A la tête de La Française de l’Energie depuis bientôt 10 ans, est revenu en France après un parcours international consacré à l’investissement dans l’énergie et les ressources naturelles, notamment en Chine et en Australie. Il prend le contrôle d’une petite société, initialement australienne, qu’il transforme en spécialiste de la récupération du gaz de charbon dans les bassins miniers français et devient La Française de l’Energie (LFDE). En juin 2016, l’introduction en Bourse de LFDE permet de lever 37 M€ et de racheter Gazonor pour 20 M€. Objectif : transformer LFDE en leader de la récupération et de la valorisation en circuits courts du gaz issu du charbon, en France et bientôt en Europe. Entretien. 

Julien Moulin, La Francaise de l’Energie (LFDE) reste méconnue de la plupart des investisseurs. Quelle est votre activité ?

"La Française de l’Energie récupère du gaz issu du charbon, soit dans les anciennes galeries minières des Hauts de France, une fois que ce gaz s’est mélangé à l’air – il est alors appelé grisou ou gaz de mine, soit dans le Grand Est, directement dans les charbons non exploités par les Charbonnages de France, en Lorraine - il est alors pur et appelé gaz de charbon. Nous valorisons le gaz récupéré en approvisionnant les consommateurs particuliers et industriels régionaux en gaz, électricité verte et chaleur. Nous remplaçons ainsi l’énergie importée fortement carbonée par une énergie locale nettement plus propre. A titre d’exemple, le grisou s’échappe naturellement des anciennes galeries minières, et sa capture évite ainsi que des milliers de tonnes de CO2 partent polluer l’atmosphère. De plus, la fourniture d’énergie tricolore en circuit court renforce cet atout écologique, sans compter l’enjeu de l’indépendance énergétique française. Nous n’allons pas rendre notre pays autosuffisant en énergie, mais tout import évité peut être réinvesti dans le développement des énergies renouvelables et de récupération sur les territoires concernés".

Quel est votre modèle économique ?

* * * *

VOTRE OBJECTIF: Poursuivez l'entretien sur La Française de l'Energie à la suite de sa dernière phrase.

* * * *

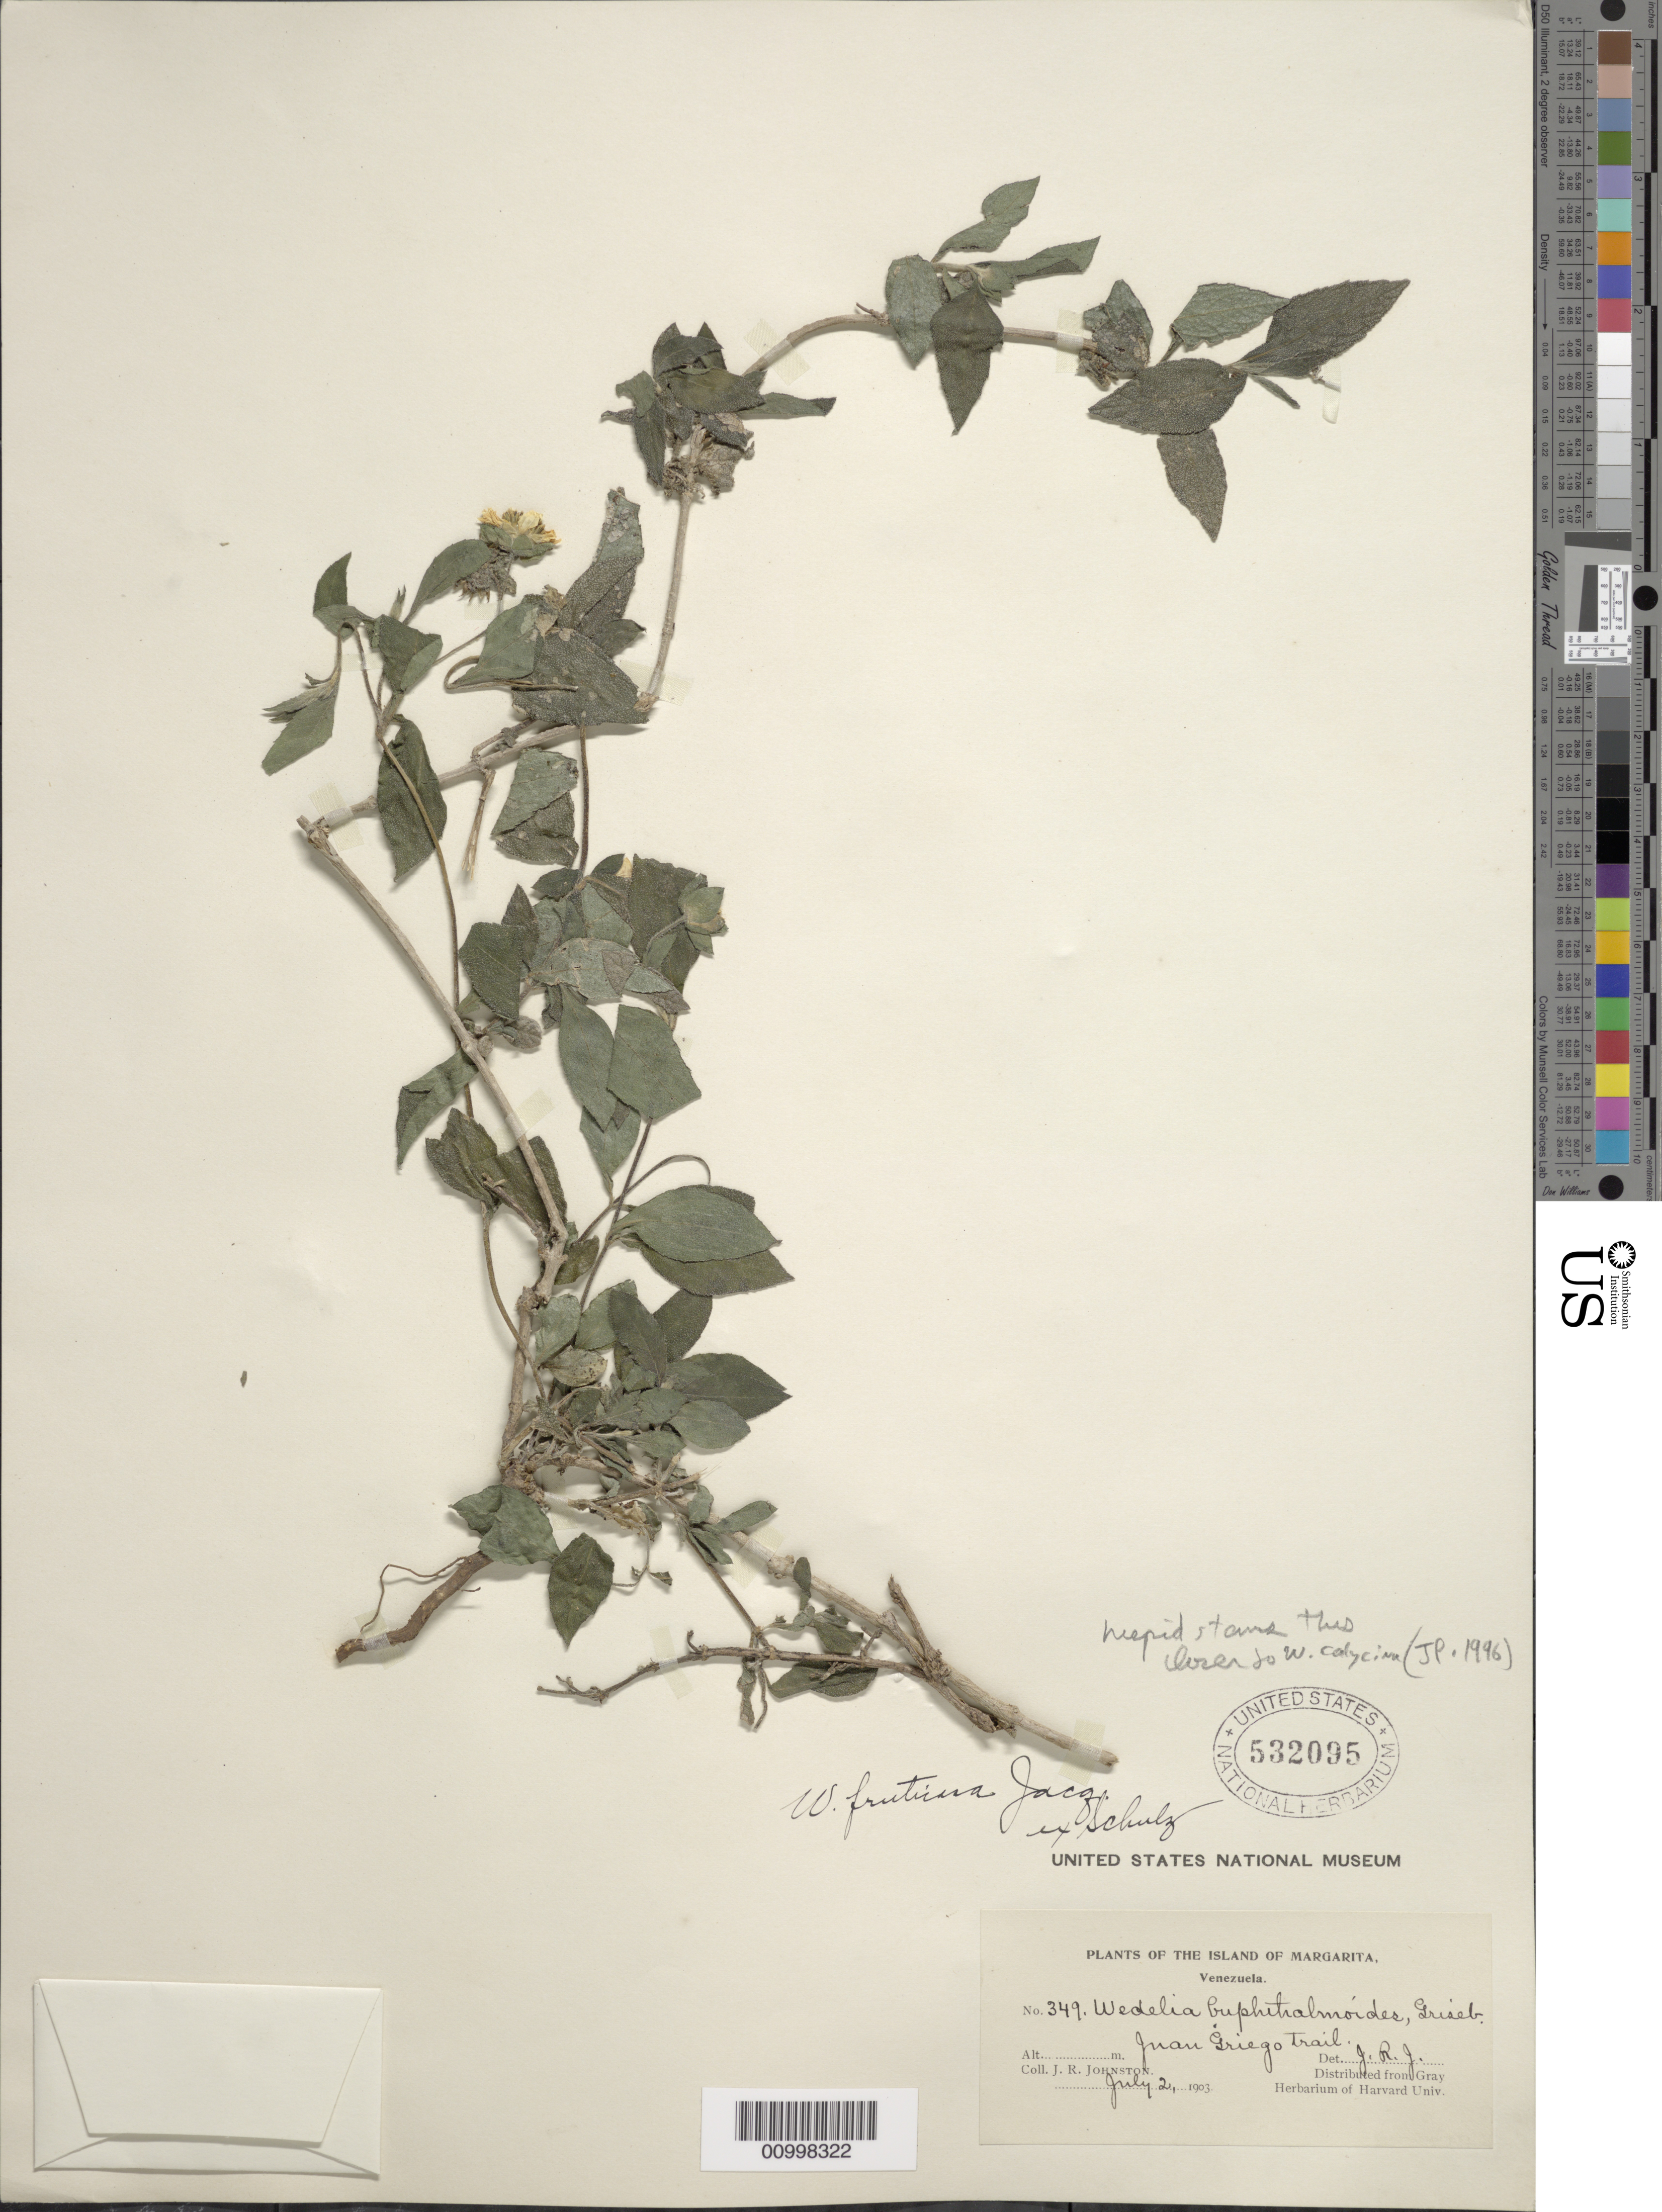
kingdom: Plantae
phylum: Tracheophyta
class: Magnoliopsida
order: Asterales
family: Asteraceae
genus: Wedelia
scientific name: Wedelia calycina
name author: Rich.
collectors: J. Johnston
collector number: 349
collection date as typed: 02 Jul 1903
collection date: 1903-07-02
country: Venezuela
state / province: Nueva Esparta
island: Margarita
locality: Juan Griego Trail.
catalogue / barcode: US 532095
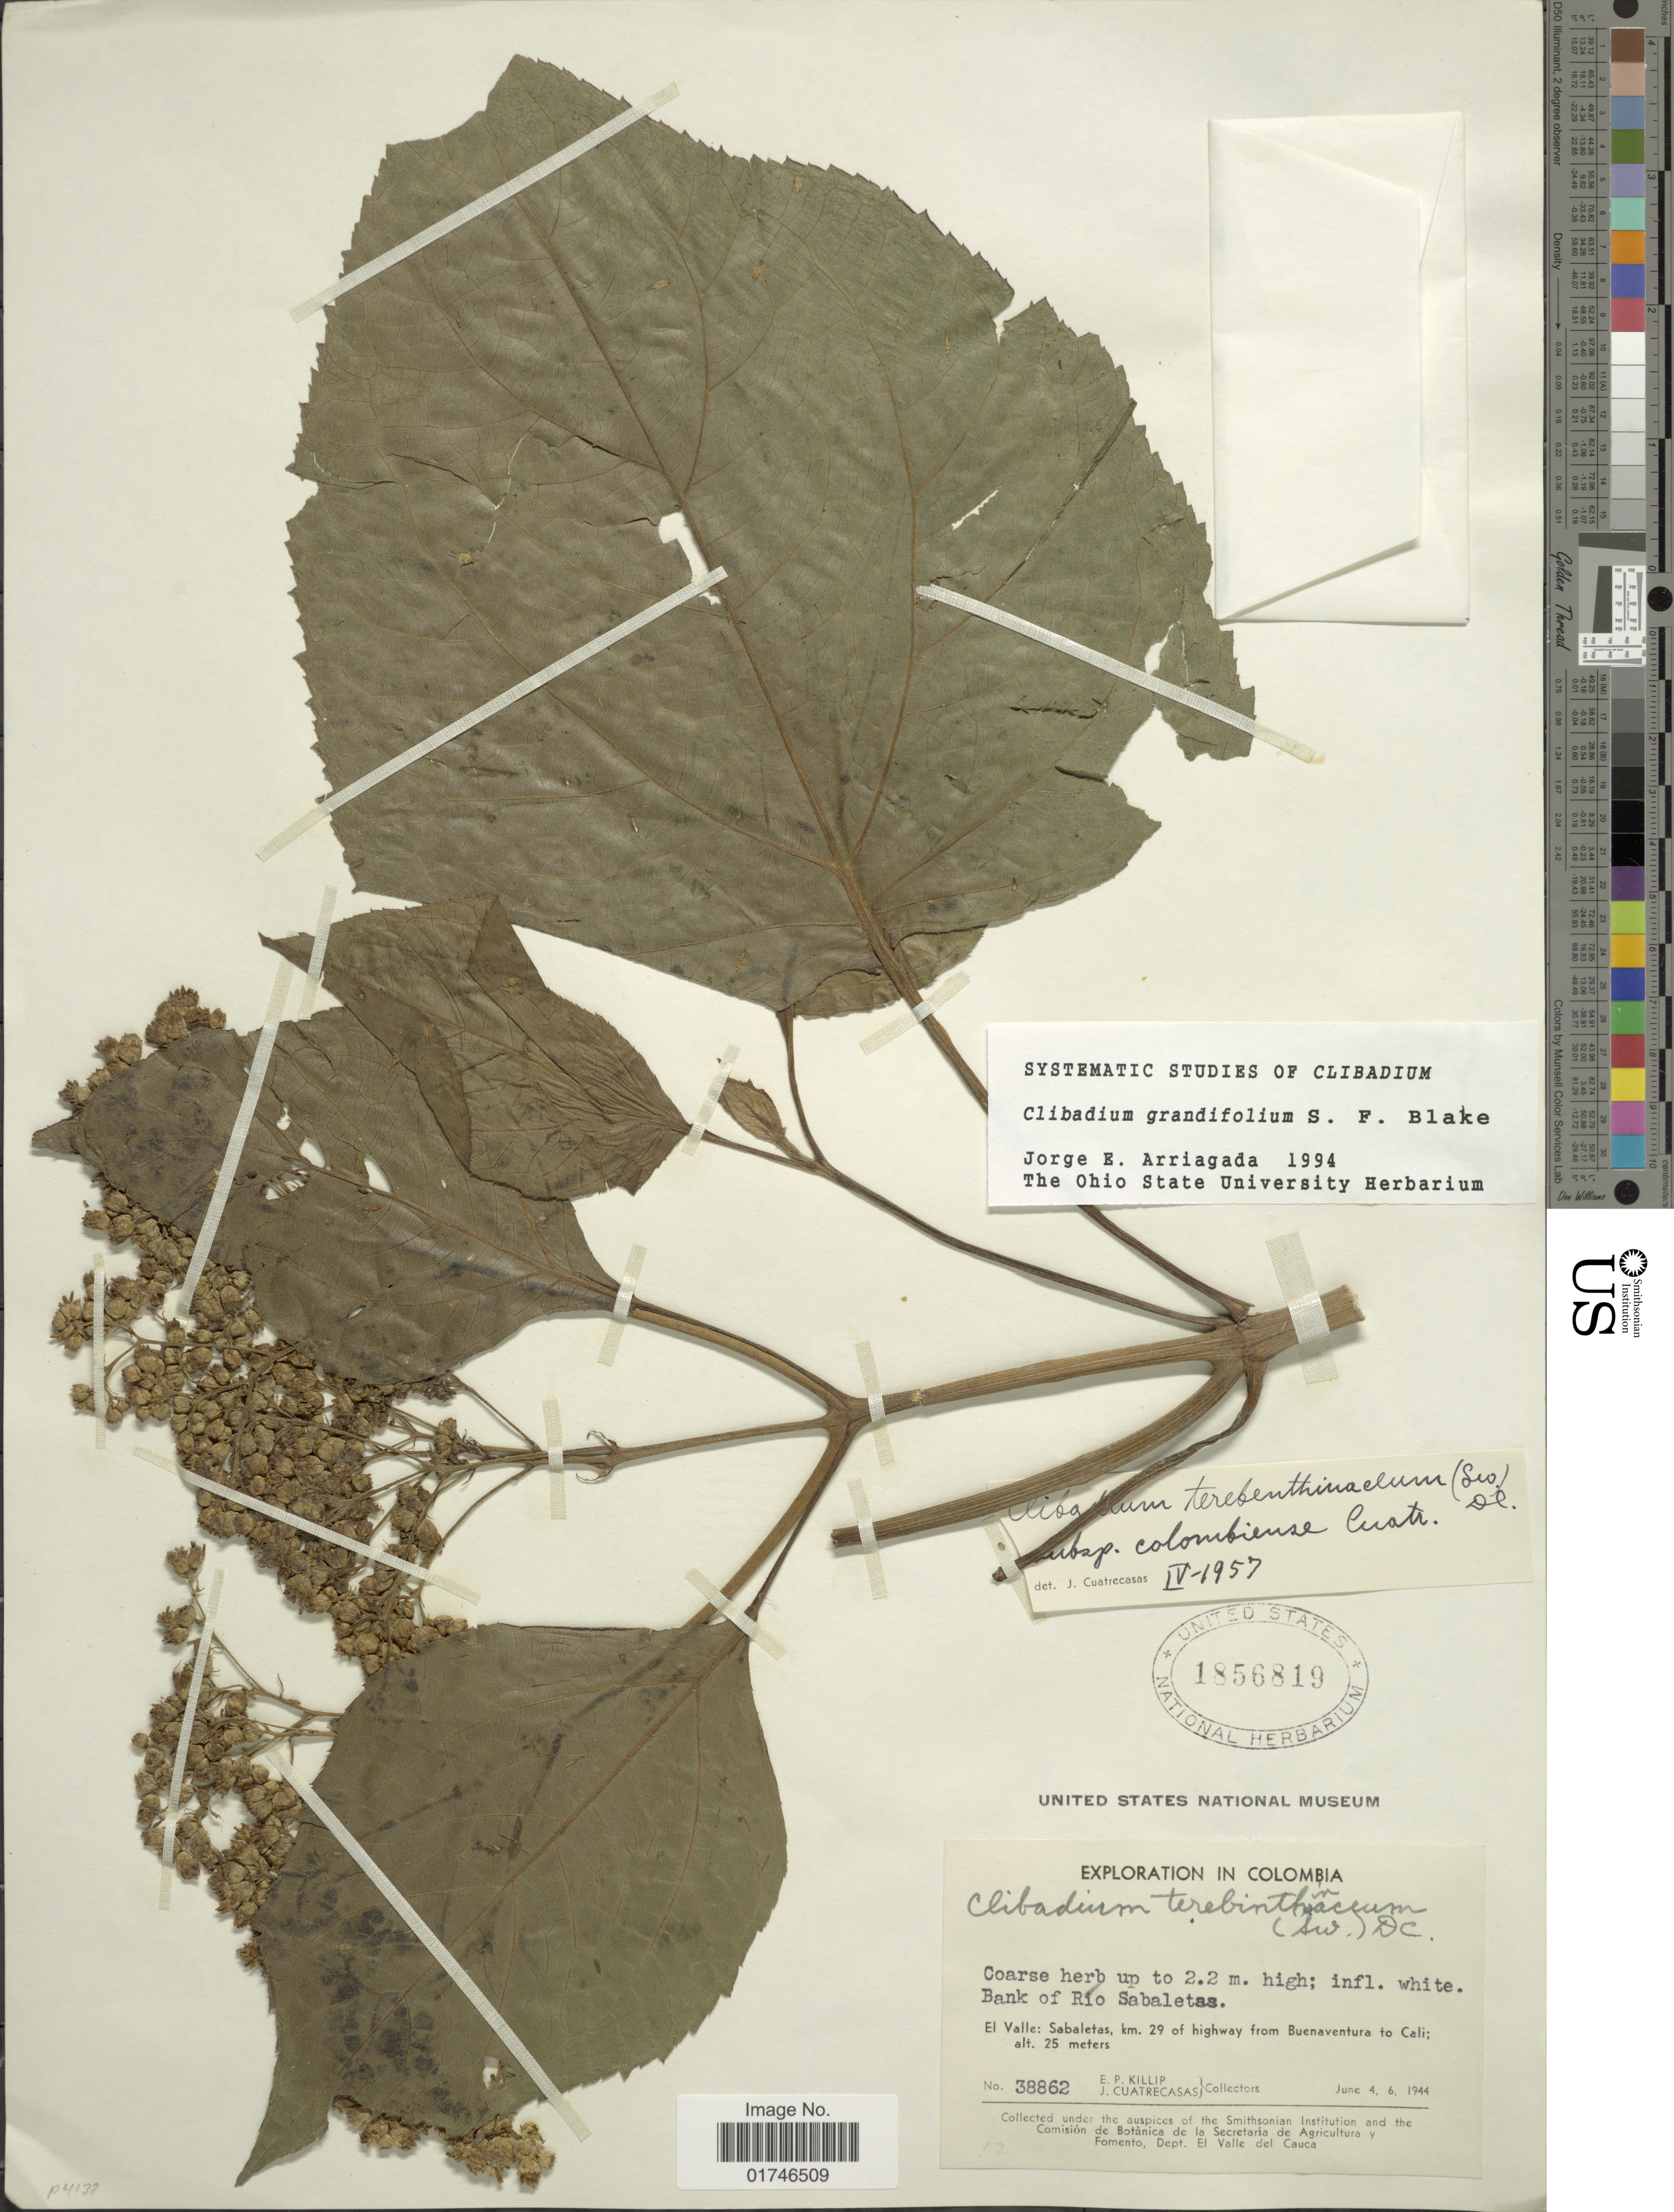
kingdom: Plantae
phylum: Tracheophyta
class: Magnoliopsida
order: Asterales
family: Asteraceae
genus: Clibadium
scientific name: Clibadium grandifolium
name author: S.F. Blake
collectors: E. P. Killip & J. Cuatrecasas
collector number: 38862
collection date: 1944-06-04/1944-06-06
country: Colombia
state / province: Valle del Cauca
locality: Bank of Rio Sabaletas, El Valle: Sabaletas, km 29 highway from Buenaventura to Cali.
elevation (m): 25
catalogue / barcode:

* * * *

CORRIGÉ DE L'EXERCICE:
"Nous mettons en œuvre un modèle unique en France qui se décline en deux volets en partant d’une même ressource initiale, le gaz issu du charbon. Dans le Grand Est, notre activité consiste à réaliser un trou de 80 cm de diamètre pour récupérer, par simple différentiel de pression, directement dans les charbons situés à une profondeur avoisinant 1000 mètres, le gaz pur présent dans le charbon. Nous avons investi, depuis son lancement, environ 40 M€ dans cette activité, et réalisé d’importants travaux de modélisations, d’ingénierie de réservoirs et de tests d’équipements afin de valider les aspects économiques et techniques de notre projet et nous préparer à la mise en production. Nous intervenons sur des zones connues puisque des milliers de forages ont déjà été réalisés dans le passé, ce qui permet d'avoir une bonne connaissance et compréhension du sous-sol. À la suite de la validation récente des stocks de gaz présents et récupérables sur ce bassin minier, nous espérons obtenir prochainement une concession jusqu’en 2040 dans la région Grand Est, permettant alors, d’ici la fin 2019, de démarrer la production. L’objectif est que nos clients distributeurs d’énergie, industriels ou particuliers, remplacent ainsi le gaz importé par du gaz local qui a, d’après le rapport CNRS-BioDeloitte et IFEU 2016, une empreinte carbone 10 fois inférieure au mix gazier français.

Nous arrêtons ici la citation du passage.